(Extracted page text data)
######

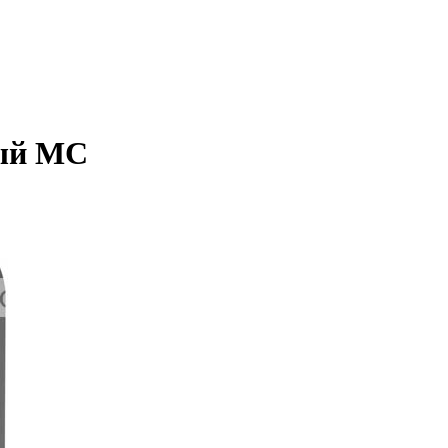
ный МС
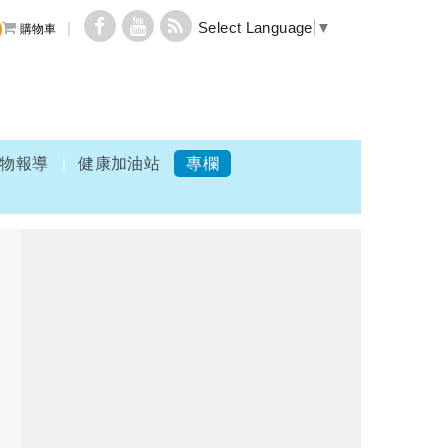
Select Language
▼
購物車
物報導
健康加油站
專欄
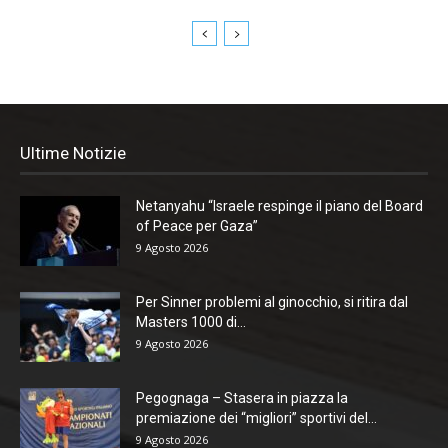
Ultime Notizie
Netanyahu “Israele respinge il piano del Board
of Peace per Gaza”
9 Agosto 2026
Per Sinner problemi al ginocchio, si ritira dal
Masters 1000 di...
9 Agosto 2026
Pegognaga – Stasera in piazza la
premiazione dei “migliori” sportivi del...
9 Agosto 2026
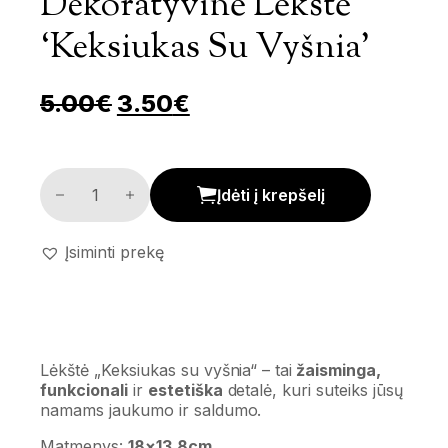
Dekoratyvinė Lėkštė
‘Keksiukas Su Vyšnia’
Pradinė kaina buvo: 5.00€.
Dabartinė kaina yra: 
5.00
€
3.50
€
Dekoratyvinė lėkštė 'Keksiukas su vyšnia' kiekis
Įdėti į krepšelį
Įsiminti prekę
Lėkštė „Keksiukas su vyšnia“ – tai
žaisminga,
funkcionali
ir
estetiška
detalė, kuri suteiks jūsų
namams jaukumo ir saldumo.
Matmenys:
18×13,8cm
.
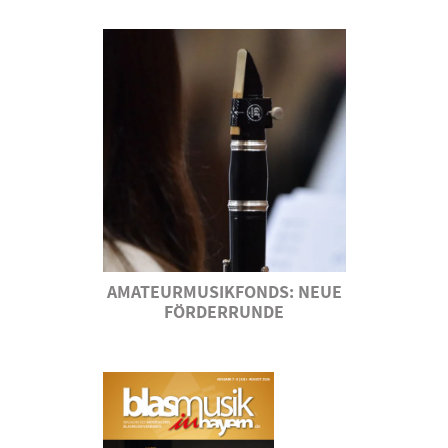
AMATEURMUSIKFONDS: NEUE
FÖRDERRUNDE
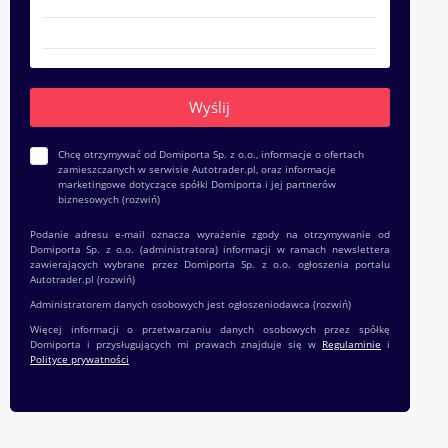
Chcę otrzymywać od Domiporta Sp. z o.o., informacje o ofertach
zamieszczanych w serwisie Autotrader.pl, oraz informacje
marketingowe dotyczące spółki Domiporta i jej partnerów
biznesowych
(rozwiń)
Podanie adresu e-mail oznacza wyrażenie zgody na otrzymywanie od
Domiporta Sp. z o.o. (administratora) informacji w ramach newslettera
zawierających wybrane przez Domiporta Sp. z o.o. ogłoszenia portalu
Autotrader.pl
(rozwiń)
Administratorem danych osobowych jest ogłoszeniodawca
(rozwiń)
Więcej informacji o przetwarzaniu danych osobowych przez spółkę
Domiporta i przysługujących mi prawach znajduje się w
Regulaminie
i
Polityce prywatności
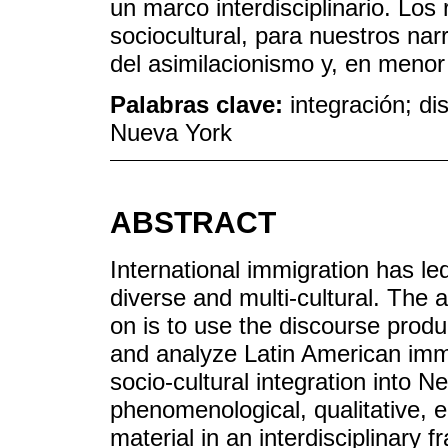
un marco interdisciplinario. Los
sociocultural, para nuestros na
del asimilacionismo y, en menor 
Palabras clave:
integración; di
Nueva York
ABSTRACT
International immigration has l
diverse and multi-cultural. The a
on is to use the discourse produ
and analyze Latin American immig
socio-cultural integration into 
phenomenological, qualitative, 
material in an interdisciplinary 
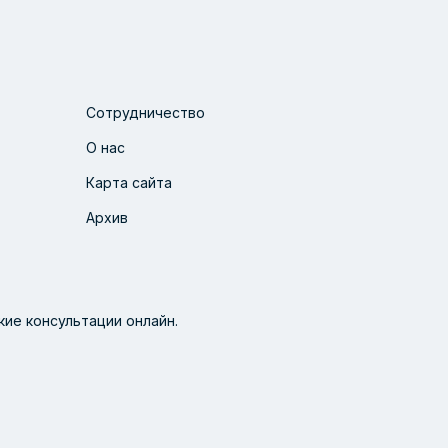
Сотрудничество
О нас
Карта сайта
Архив
ие консультации онлайн.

######

### REQUEST
Write out all the data exactly, minus pictures.

### SOLUTION TO THE PROBLEM
ный МС
Select Language
▼
購物車
物報導
健康加油站
專欄
Ultime Notizie
Netanyahu “Israele respinge il piano del Board
of Peace per Gaza”
9 Agosto 2026
Per Sinner problemi al ginocchio, si ritira dal
Masters 1000 di...
9 Agosto 2026
Pegognaga – Stasera in piazza la
premiazione dei “migliori” sportivi del...
9 Agosto 2026
Dekoratyvinė Lėkštė
‘Keksiukas Su Vyšnia’
Pradinė kaina buvo: 5.00€.
Dabartinė kaina yra: 
5.00
€
3.50
€
Dekoratyvinė lėkštė 'Keksiukas su vyšnia' kiekis
Įdėti į krepšelį
Įsiminti prekę
Lėkštė „Keksiukas su vyšnia“ – tai
žaisminga,
funkcionali
ir
estetiška
detalė, kuri suteiks jūsų
namams jaukumo ir saldumo.
Matmenys:
18×13,8cm
.
AMATEURMUSIKFONDS: NEUE
FÖRDERRUNDE
Chcę otrzymywać od Domiporta Sp. z o.o., informacje o ofertach
zamieszczanych w serwisie Autotrader.pl, oraz informacje
marketingowe dotyczące spółki Domiporta i jej partnerów
biznesowych
(rozwiń)
Podanie adresu e-mail oznacza wyrażenie zgody na otrzymywanie od
Domiporta Sp. z o.o. (administratora) informacji w ramach newslettera
zawierających wybrane przez Domiporta Sp. z o.o. ogłoszenia portalu
Autotrader.pl
(rozwiń)
Administratorem danych osobowych jest ogłoszeniodawca
(rozwiń)
Więcej informacji o przetwarzaniu danych osobowych przez spółkę
Domiporta i przysługujących mi prawach znajduje się w
Regulaminie
i
Polityce prywatności
un marco interdisciplinario. Los
sociocultural, para nuestros na
del asimilacionismo y, en menor 
Palabras clave:
integración; di
Nueva York
ABSTRACT
International immigration has l
diverse and multi-cultural. The a
on is to use the discourse produ
and analyze Latin American immig
socio-cultural integration into 
phenomenological, qualitative, 
material in an interdisciplinary 
Сотрудничество
О нас
Карта сайта
Архив
ие консультации онлайн.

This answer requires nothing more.